Writing as background for their study, the two researchers state that low-lying reef islands are “considered highly vulnerable to the impacts of climate change,” where an “increased frequency and intensification of cyclones and eustatic sea-level rise [via global warming] are expected to accelerate shoreline erosion and destabilize reef islands.” However, they note that much remains to be learned about the drivers of shoreline dynamics on both short- and long-term time scales in order to properly project future changes in low-lying island development.

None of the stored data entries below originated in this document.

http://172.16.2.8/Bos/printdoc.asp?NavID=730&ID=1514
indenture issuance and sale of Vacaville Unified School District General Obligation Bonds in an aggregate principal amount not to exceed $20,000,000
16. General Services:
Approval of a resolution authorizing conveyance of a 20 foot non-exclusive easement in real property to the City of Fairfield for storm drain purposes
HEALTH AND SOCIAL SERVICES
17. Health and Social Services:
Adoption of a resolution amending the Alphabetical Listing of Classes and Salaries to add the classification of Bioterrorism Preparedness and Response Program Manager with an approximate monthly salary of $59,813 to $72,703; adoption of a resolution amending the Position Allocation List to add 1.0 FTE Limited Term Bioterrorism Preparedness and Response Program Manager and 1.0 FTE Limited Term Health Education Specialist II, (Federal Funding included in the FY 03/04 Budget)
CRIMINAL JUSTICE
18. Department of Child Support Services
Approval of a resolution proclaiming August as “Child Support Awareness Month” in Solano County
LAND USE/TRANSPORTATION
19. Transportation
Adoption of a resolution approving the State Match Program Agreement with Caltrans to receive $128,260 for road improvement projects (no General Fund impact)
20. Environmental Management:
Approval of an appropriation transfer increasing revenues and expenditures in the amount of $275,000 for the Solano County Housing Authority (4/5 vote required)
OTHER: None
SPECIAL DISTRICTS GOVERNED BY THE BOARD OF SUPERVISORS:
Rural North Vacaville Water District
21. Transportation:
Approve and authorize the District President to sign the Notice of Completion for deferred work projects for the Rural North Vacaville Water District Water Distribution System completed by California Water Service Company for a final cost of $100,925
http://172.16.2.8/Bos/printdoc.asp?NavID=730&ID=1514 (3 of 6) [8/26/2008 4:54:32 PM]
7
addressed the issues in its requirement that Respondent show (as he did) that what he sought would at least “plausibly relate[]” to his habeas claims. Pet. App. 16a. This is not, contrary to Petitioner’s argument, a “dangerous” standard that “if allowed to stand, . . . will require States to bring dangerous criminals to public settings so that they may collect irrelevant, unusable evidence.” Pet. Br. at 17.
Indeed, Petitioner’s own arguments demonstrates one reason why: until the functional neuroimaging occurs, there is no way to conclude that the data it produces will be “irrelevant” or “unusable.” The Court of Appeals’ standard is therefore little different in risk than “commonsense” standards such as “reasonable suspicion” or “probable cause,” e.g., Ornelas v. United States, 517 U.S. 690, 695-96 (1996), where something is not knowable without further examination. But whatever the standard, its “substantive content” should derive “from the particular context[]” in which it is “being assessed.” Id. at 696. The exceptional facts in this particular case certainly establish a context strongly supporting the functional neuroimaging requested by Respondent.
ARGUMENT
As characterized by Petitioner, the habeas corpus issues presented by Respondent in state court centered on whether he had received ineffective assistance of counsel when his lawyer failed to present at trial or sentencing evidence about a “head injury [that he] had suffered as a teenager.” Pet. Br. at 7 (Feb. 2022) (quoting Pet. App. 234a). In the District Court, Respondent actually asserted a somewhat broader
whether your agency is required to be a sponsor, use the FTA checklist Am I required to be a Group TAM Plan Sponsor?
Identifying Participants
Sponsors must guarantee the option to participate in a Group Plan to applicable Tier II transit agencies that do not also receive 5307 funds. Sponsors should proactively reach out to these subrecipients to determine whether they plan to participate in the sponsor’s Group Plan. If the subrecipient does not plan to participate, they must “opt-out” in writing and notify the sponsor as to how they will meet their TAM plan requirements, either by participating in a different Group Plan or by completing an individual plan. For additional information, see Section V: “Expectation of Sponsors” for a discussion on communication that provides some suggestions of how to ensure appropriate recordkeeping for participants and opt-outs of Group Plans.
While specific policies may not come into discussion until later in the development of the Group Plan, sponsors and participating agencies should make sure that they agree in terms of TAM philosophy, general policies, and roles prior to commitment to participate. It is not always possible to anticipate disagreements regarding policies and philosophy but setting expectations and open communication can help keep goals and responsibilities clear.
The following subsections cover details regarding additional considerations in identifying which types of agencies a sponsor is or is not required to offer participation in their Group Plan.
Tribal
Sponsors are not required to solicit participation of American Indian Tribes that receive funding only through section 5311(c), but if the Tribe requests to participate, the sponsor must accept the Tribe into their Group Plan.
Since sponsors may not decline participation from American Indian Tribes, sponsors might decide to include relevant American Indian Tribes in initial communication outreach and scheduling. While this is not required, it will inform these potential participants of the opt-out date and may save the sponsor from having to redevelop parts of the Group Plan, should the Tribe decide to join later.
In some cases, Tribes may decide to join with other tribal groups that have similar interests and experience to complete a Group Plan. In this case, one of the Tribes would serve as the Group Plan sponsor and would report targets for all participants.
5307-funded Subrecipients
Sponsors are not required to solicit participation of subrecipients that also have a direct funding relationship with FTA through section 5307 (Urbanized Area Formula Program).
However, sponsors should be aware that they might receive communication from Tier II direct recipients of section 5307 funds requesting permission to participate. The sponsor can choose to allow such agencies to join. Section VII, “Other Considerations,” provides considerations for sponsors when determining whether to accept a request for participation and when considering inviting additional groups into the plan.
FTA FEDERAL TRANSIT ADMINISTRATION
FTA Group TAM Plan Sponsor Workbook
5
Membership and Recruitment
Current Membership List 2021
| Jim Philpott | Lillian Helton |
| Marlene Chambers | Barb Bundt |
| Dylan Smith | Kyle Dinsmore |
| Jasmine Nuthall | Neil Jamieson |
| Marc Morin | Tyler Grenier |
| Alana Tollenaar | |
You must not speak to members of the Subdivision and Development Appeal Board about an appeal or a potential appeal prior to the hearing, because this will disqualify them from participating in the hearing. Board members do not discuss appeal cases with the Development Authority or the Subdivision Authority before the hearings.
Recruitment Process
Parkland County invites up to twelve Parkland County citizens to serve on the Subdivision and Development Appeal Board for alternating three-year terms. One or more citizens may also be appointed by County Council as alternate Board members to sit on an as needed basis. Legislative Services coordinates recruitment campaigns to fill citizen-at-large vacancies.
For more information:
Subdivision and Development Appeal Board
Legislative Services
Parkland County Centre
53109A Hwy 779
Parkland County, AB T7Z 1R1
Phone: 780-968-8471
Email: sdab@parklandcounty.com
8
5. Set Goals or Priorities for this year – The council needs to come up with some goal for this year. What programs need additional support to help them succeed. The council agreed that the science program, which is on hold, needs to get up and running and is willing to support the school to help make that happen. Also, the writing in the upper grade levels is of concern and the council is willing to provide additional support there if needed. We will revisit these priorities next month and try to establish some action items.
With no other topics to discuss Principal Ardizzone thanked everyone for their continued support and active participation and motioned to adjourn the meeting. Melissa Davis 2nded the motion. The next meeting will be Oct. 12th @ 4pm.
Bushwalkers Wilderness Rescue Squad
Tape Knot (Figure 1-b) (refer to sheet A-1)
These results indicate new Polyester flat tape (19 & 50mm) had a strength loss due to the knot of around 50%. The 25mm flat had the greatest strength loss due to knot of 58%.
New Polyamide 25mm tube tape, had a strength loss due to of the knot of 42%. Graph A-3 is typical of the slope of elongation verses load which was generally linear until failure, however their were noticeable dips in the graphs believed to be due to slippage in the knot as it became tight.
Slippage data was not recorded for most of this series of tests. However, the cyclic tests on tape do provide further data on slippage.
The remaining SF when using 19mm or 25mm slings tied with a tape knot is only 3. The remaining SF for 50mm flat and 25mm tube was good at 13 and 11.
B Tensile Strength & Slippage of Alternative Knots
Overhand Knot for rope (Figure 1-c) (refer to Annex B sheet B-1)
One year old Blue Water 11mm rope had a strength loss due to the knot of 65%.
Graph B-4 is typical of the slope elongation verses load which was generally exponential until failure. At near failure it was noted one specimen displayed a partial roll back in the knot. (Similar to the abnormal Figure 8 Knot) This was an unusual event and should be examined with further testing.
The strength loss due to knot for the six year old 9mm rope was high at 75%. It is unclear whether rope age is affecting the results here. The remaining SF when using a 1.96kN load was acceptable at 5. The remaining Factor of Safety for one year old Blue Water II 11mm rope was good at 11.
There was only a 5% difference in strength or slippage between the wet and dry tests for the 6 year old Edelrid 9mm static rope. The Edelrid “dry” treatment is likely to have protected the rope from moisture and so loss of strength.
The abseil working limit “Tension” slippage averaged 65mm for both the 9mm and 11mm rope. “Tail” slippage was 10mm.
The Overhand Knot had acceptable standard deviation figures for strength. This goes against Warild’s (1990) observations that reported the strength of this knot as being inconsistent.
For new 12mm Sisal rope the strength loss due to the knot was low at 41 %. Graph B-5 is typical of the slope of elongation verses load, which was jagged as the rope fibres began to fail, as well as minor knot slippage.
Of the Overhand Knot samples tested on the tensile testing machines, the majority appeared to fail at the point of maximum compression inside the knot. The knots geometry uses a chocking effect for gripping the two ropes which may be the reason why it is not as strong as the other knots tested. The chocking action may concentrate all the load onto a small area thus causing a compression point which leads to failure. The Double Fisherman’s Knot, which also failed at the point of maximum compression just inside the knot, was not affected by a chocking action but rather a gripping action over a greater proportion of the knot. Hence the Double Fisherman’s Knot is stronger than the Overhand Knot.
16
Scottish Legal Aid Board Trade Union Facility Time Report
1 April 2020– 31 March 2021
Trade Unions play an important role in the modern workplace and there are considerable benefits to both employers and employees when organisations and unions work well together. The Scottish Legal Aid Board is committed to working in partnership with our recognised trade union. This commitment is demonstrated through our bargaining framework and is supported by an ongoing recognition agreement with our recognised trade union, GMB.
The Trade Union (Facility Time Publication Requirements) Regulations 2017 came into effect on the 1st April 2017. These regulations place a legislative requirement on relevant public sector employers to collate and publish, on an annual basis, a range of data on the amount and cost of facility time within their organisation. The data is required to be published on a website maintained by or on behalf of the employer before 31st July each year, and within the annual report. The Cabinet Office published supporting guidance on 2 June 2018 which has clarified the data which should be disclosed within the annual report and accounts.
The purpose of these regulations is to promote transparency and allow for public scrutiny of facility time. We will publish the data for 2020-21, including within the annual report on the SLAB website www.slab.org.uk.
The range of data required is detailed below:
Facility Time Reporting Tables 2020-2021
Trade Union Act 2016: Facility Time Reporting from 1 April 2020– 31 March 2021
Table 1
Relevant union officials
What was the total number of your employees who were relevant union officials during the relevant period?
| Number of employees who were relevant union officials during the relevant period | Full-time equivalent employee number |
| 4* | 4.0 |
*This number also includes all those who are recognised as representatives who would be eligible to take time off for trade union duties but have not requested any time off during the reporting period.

And seeking to provide some of that knowledge, the pair of New Zealand researchers set out to examine historical changes in 87 islands found within the Jaluit Atoll (~6°N, 169.6°E), Republic of the Marshall Islands, over the period 1945–2010. During this time, the islands were subjected to ongoing sea level rise and the passage of a notable typhoon (Ophelia, in 1958), the latter of which caused severe damage with its >100 knot winds and abnormal wave heights.


So what did their examination reveal?


Analyses of aerial photographs and high-resolution satellite imagery indicated that the passage of Typhoon Ophelia caused a decrease in total island land area of approximately five percent, yet Ford and Kench write that “despite [this] significant typhoon-driven erosion and a relaxation period coincident with local sea-level rise, [the] islands have persisted and grown.” Between 1976 and 2006, for example, 73 out of the 87 islands increased in size, and by 2010, the total landmass of the islands had exceeded the pre-typhoon area by nearly 4 percent.


Such observations, in the words of Ford and Kench, suggest an “alternative trajectory” for future reef island development, and that trajectory is one of “continued island expansion rather than one of island withering.” And such expansion is not just limited to Jaluit Atoll, for according to Ford and Kench, “the observations of reef island growth on Jaluit coincident with sea level rise are broadly consistent with observations of reef islands made elsewhere in the Marshall Islands and Pacific (McLean and Kench, 2015).” Given as much, it would thus appear that low-lying islands are not as vulnerable to climate change as previously thought.


 


Reference


Ford, M.R. and Kench, P.S. 2016. Spatiotemporal variability of typhoon impacts and relaxation intervals on Jaluit Atoll, Marshall Islands. Geology 44: 159–162.


McLean, R.F. and Kench, P.S. 2015. Destruction or persistence of coral atoll islands in the face of 20th and 21st century sea level rise? WIRES Climate Change 6: 445–463.